*Exercise details:*
In the book excerpt about managed care, who is named as the lead employee in health care?

*Study text:*

The New Ruthless Economy by Simon Head

The New Ruthless Economy by Simon Head

Author:Simon Head
Language: eng
Format: epub
Publisher: Oxford University Press
Published: 2003-11-24T16:00:00+00:00


7

THE SCIENTIFIC MANAGEMENT OF LIFE—AND DEATH: PART I

THE CALL CENTER WORKFORCE is one of the first proletariats of the digital age, with the empowered computer and its software imposing the discipline and control that, in the mass production plant, has always been the task of the assembly line and the automatic machine. But this transfer of industrial methods from manufacturing to services is not confined to a lower-income, lower-skilled workplace like the call center. With the coming of “managed care,” medicine has become the latest service industry to find itself the target of this industrial reengineering. However, the lead employee in health care, the physician, is a high-wage, highly skilled worker, and the attempts of the managed care industry during the past fifteen years to subject the physician to the disciplines of “process” represent perhaps the most dramatic example of reengineering’s vertical mobility in the new economy.

*Dataset records:*
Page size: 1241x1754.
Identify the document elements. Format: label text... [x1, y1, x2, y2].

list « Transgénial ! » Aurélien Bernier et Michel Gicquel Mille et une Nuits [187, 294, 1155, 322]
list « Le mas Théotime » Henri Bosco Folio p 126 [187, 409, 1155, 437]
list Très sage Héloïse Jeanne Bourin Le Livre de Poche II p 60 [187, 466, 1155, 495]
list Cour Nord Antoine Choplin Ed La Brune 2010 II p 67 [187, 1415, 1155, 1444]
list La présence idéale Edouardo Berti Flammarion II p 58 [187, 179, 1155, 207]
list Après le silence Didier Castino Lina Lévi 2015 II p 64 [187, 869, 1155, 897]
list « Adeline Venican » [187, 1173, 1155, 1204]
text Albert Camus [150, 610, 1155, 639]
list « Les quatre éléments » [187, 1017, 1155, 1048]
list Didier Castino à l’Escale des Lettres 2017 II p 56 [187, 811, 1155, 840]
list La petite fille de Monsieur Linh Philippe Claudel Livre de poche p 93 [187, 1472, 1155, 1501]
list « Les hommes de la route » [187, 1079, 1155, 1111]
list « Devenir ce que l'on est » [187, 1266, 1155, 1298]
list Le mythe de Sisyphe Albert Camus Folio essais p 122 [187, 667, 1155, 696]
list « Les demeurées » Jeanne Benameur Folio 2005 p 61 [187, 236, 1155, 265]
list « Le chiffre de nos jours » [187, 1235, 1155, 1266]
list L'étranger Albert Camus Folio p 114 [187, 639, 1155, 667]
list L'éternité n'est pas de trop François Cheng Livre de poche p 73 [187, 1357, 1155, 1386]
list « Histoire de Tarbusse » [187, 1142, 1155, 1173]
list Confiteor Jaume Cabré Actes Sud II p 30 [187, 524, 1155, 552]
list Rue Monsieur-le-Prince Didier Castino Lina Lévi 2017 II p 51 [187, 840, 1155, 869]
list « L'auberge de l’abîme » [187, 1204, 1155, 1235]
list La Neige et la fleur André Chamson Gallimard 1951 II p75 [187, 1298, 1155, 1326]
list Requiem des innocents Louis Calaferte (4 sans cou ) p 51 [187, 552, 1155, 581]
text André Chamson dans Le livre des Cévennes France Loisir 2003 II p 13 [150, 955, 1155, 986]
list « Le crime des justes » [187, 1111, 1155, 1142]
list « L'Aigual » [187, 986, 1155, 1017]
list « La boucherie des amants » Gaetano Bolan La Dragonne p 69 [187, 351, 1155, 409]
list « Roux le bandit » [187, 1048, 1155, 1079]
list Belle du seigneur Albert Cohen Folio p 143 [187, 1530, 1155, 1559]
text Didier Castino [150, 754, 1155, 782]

*Written answer:*
The physician.